12 thoughts on “How to listen to music?

  1. Eric Kow says:

    At the risk of being unhelpfully old-fashioned, I just grab the stream from an Internet radio station in iTunes. http://www.fipradio.fr/ (French radio station which is oddly popular in the coastal English city of Brighton)

  2. Elessar says:

    You might try MPD streaming to an Icecast server, or directly with its integrated HTTP streaming server.

    1. John Goerzen says:

      That looks appealing. Well, if I can get the streaming to work effortlessly, at least. The server is in my basement so direct audio output from it isn’t necessarily useful ;-)

      1. Marand says:

        I saw this on the Planet Debian feed and came to suggest MPD as well.

        The streaming works pretty well for me; the hardest part was figuring out what path to use to listen to the stream*. You can either stream via icecast, or mpd can use an internal httpd for streaming. Stick with the internal httpd if you want simplicity, at least to start: icecast adds an extra layer of complexity that you probably don’t care about right now. Multiple outputs allowed simultaneously, too, so you can do things like play locally with pulseaudio or alsa, while streaming at the same time.

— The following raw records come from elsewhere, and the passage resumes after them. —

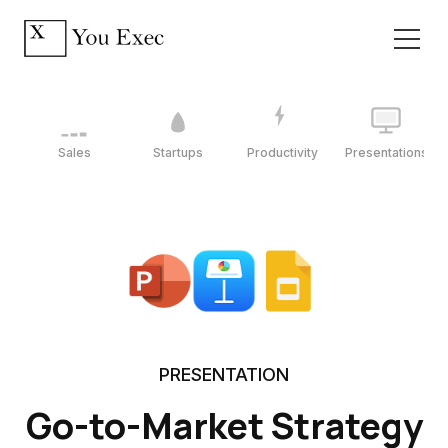
Sales
Startups
Productivity
Presentations
PRESENTATION
Go-to-Market Strategy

        The http stream works in any player that supports streaming, so nearly any computer or mobile device should work. Winamp or MPDroid works well enough for Android, and on a PC I find myself using vlc’s ncurses frontend for simplicity. There are also many front-end options for controlling the playback. My picks are MPDroid on Android, ncmcpp on the CLI, and Ario in X.

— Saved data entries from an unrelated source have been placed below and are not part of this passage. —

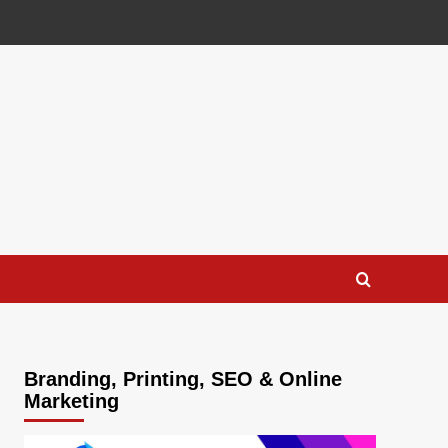
Branding, Printing, SEO & Online
Marketing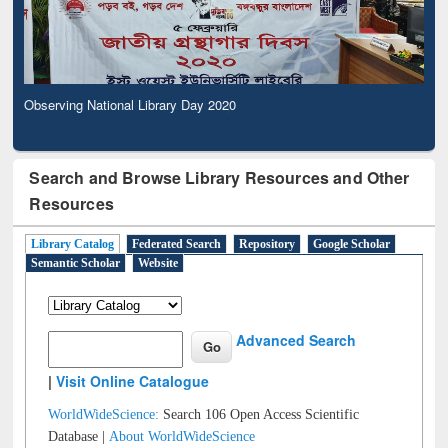
Observing National Library Day 2020
Search and Browse Library Resources and Other
Resources
Library Catalog
Federated Search
Repository
Google Scholar
Semantic Scholar
Website
Advanced Search
|
Visit Online Catalogue
WorldWideScience:
Search 106 Open Access Scientific
Database |
About WorldWideScience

        Any MPD client (regardless of location) should be able to modify the playlist and control playback, but MPD doesn’t do things like rating or metadata handling directly. Individual clients can implement features on top of MPD, such as Ario displaying album art, so it may be possible to do ratings in some form. I’m not certain about that, since I rarely use rating systems in audio players.

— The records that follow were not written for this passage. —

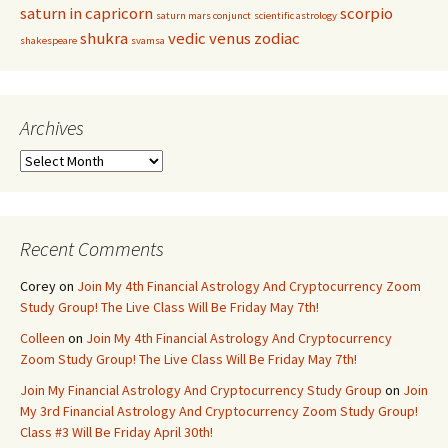
saturn in capricorn
scorpio
saturn mars conjunct
scientific astrology
shukra
vedic
venus
zodiac
shakespeare
svamsa
Archives
Archives
Recent Comments
Corey
on
Join My 4th Financial Astrology And Cryptocurrency Zoom
Study Group! The Live Class Will Be Friday May 7th!
Colleen
on
Join My 4th Financial Astrology And Cryptocurrency
Zoom Study Group! The Live Class Will Be Friday May 7th!
Join My Financial Astrology And Cryptocurrency Study Group
on
Join
My 3rd Financial Astrology And Cryptocurrency Zoom Study Group!
Class #3 Will Be Friday April 30th!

        * I had to use, for example, 127.0.0.1:800/playlist.m3u instead of just the address+port, but it wasn’t immediately obvious from configuration or documentation.

        1. rjc says:

          I use MPD as well, using a client on my Android phone for control and streaming.
          A friend of mine uses Logitech Media Server (Squeezebox server) with SqueezPlay – GPL and BSD licensed respectively.

  3. Michel says:

    I’d recommend streaming music with pulseaudio via rtp multicast.
    The general gist is -> Install pulseaudio on top of alsa. If theres no soundcard on your server available there will be a dummy. Afterwards – create a multicast rtp sender.
    Then run a music player of your choice or if running headless – i’d recommend vlc with ncurses interface plus http interface.
    This way you can connect to your server, return to your screen session and edit your playlist. Or use the vlc webinterface.
    Wherever you’d like to listen to music just install pulseaudio + enable the multicast reciever.

  4. Matt Pankratz says:

    I purchase all of my music via Amazon because all purchases get stored in their Cloud. Then, I download and dump back to Google music for backup.

    Playing from the “cloud” via a browser client is what I’ve found to be most flexible.

  5. James Curbo says:

    Subsonic and its various clients will do what you want I think. I have a Subsonic server on my Mac Mini (it runs on Linux too, it’s Java). There is a Web client, I use it on my iPhone and I know there are Android clients as well.

    There’s also Logitech Media Server (previous the Squeezebox server) which is GPLd but I haven’t used it in a long time and I’m not sure what the state of clients is for it.

    1. John Goerzen says:

      Wow, Subsonic looks very interesting. Thank you.

  6. lachlan says:

    I use nfs locally for my computers.
    Minidlna for my tv/phone locally
    Streeme or ampache over the internet.

    You could look for one solution but I haven’t found anything perfect yet.

  7. jargon says:

    If you find yourself without means to stream, you could try my python script that I use for syncing my playlists: https://github.com/jargonsum/syncplaylist

    It’s command line and very basic, so far. Does the job nicely, imo.